§ Short exercise:
Reproduce the lines of each of the following records word for word, leaving out the pictures.

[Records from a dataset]
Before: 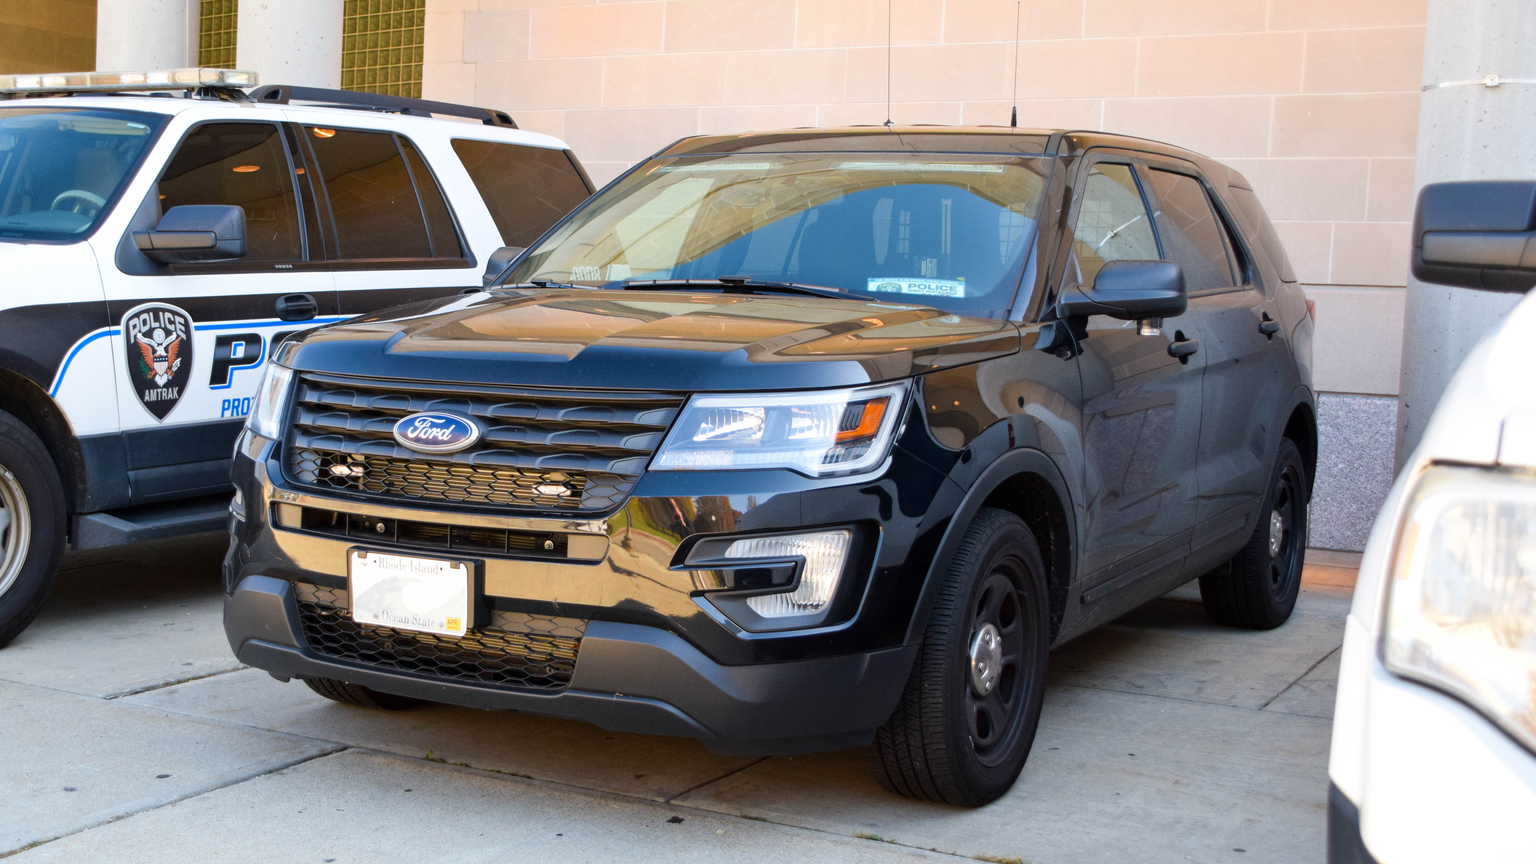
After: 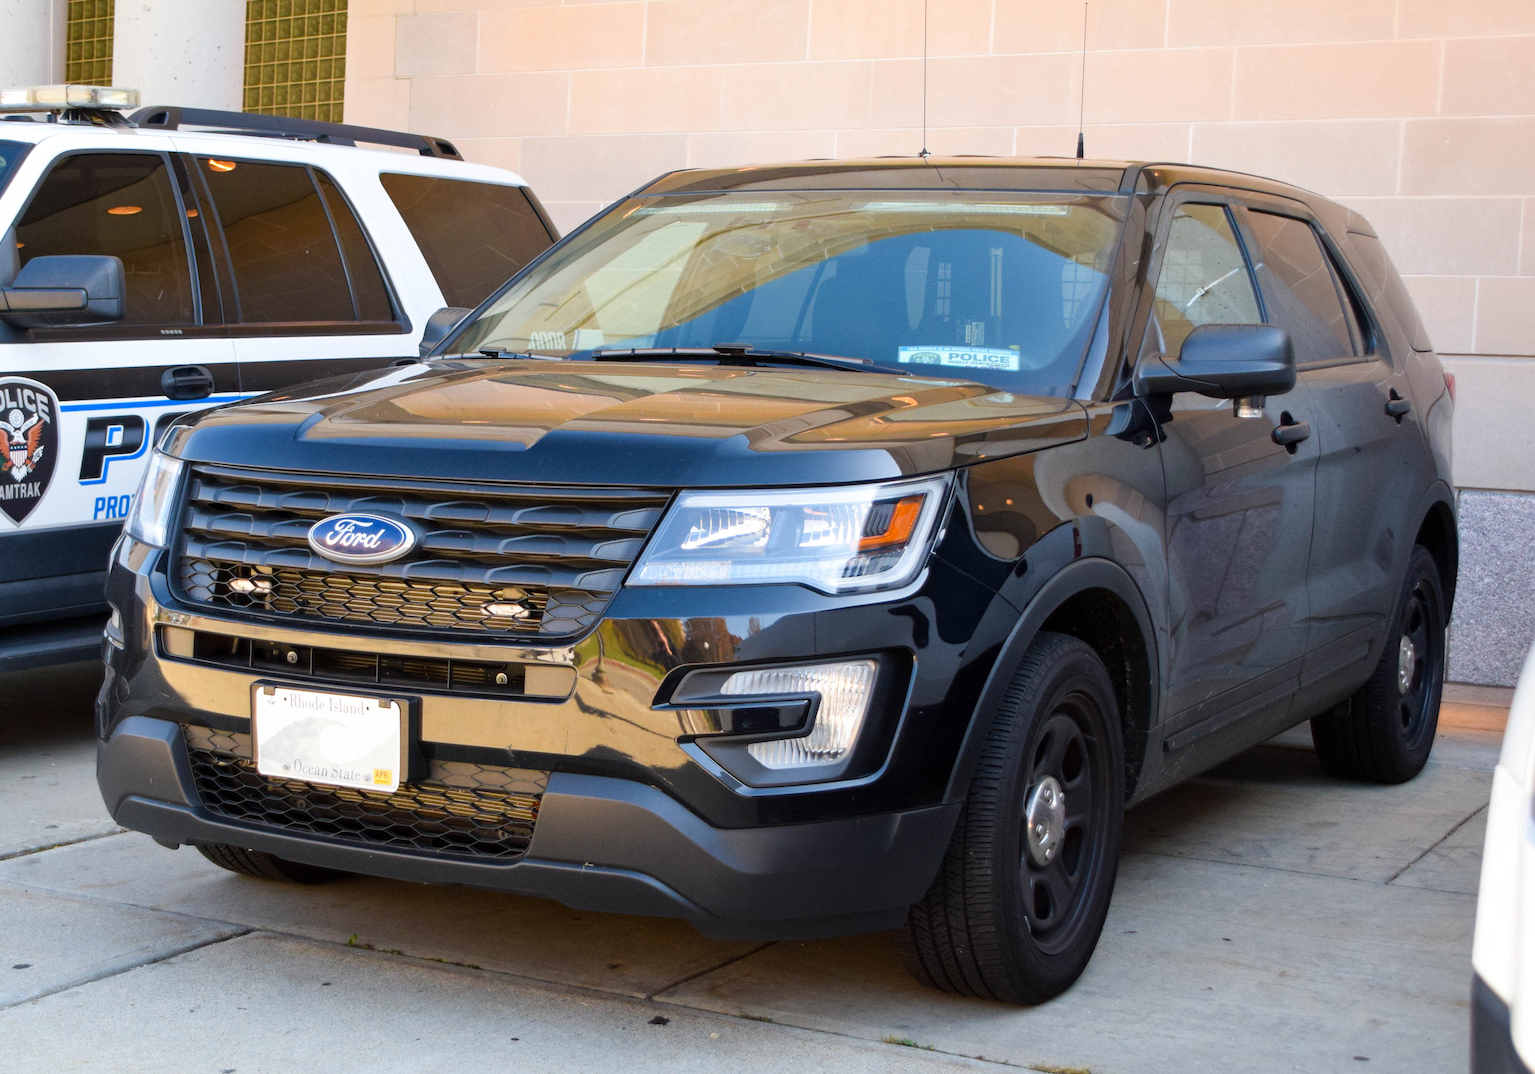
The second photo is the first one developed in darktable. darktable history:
crop and rotate: left 9.531%, right 10.113%
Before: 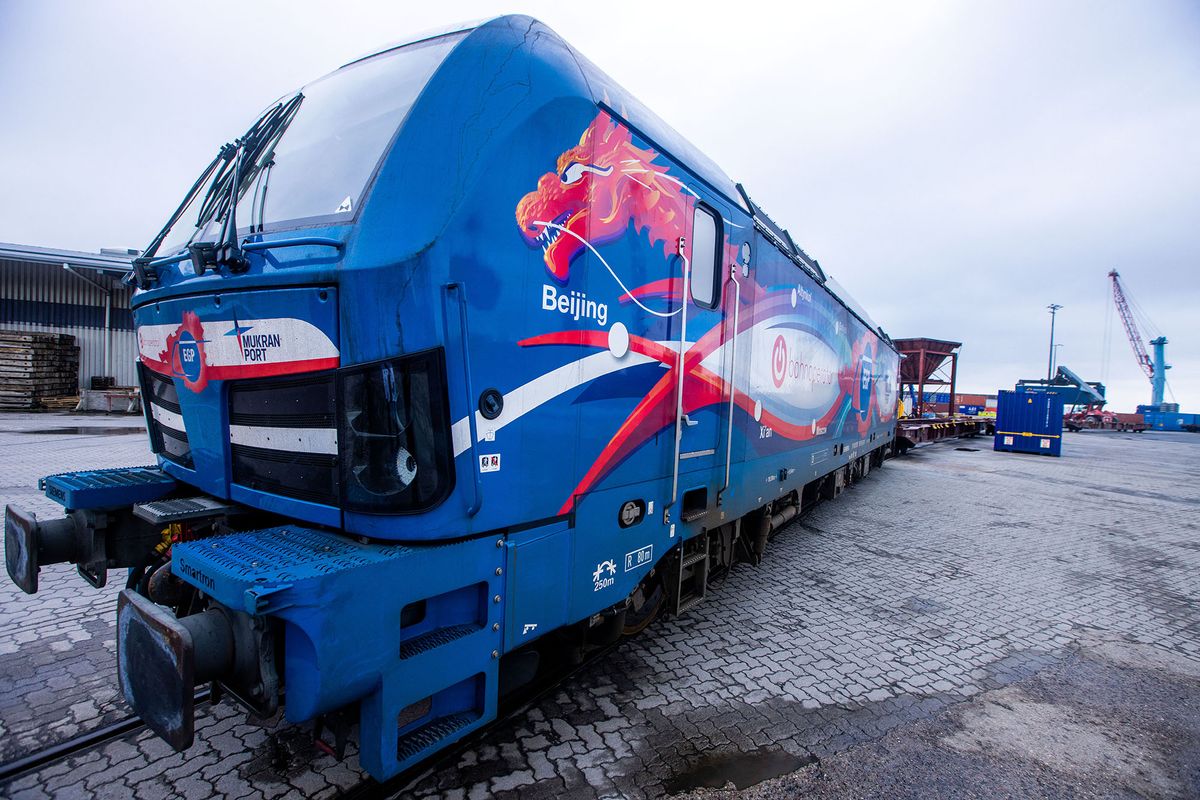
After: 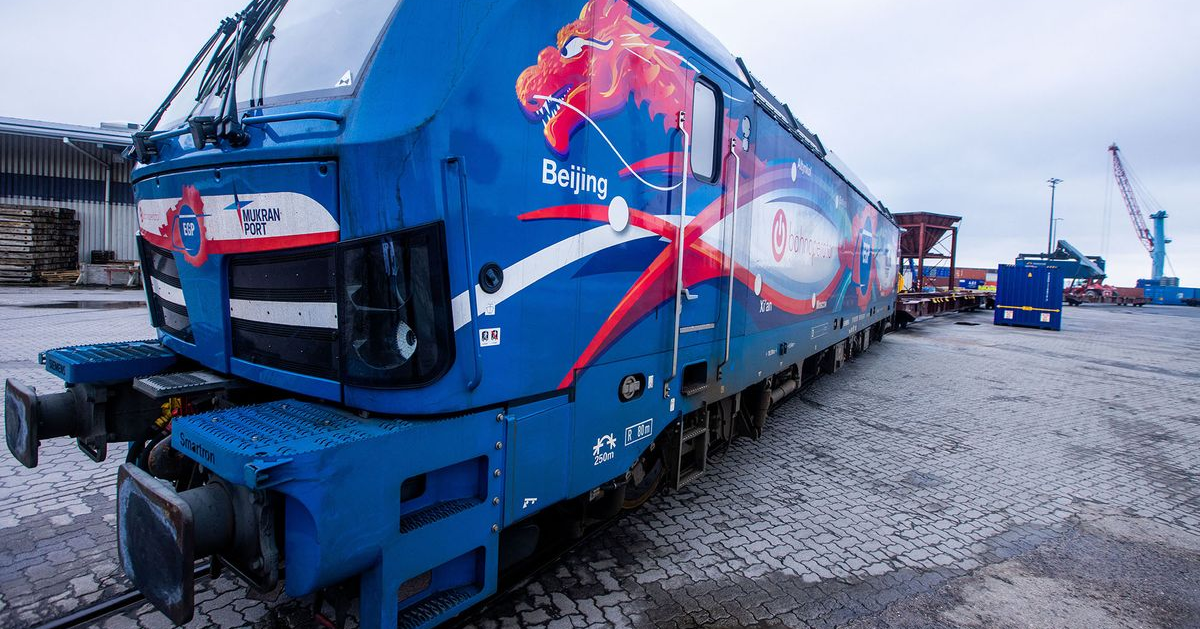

§ Solution below:
Before: 
After: 
The second photo is the first one developed in darktable. darktable history:
crop and rotate: left 9.531%, right 10.113%
Before: 
After: 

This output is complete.